> **Exercise brief**
In the entries below, find each line with the word "Adults" and pull it out.

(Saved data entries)

== Segment start ==

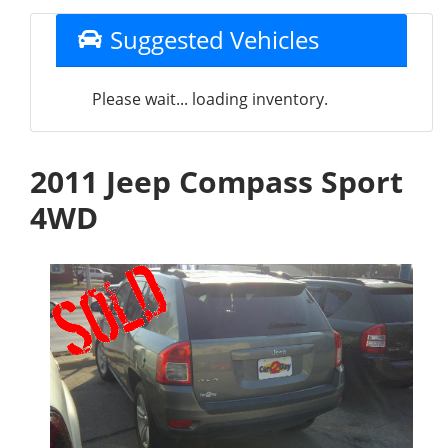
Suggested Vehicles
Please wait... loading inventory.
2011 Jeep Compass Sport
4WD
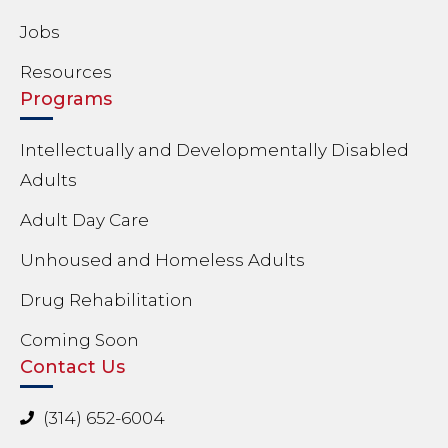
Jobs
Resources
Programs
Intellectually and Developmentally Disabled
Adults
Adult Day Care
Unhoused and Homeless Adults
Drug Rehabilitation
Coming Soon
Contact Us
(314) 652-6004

== Segment end ==

> **Solution to the problem**
Adults
Unhoused and Homeless Adults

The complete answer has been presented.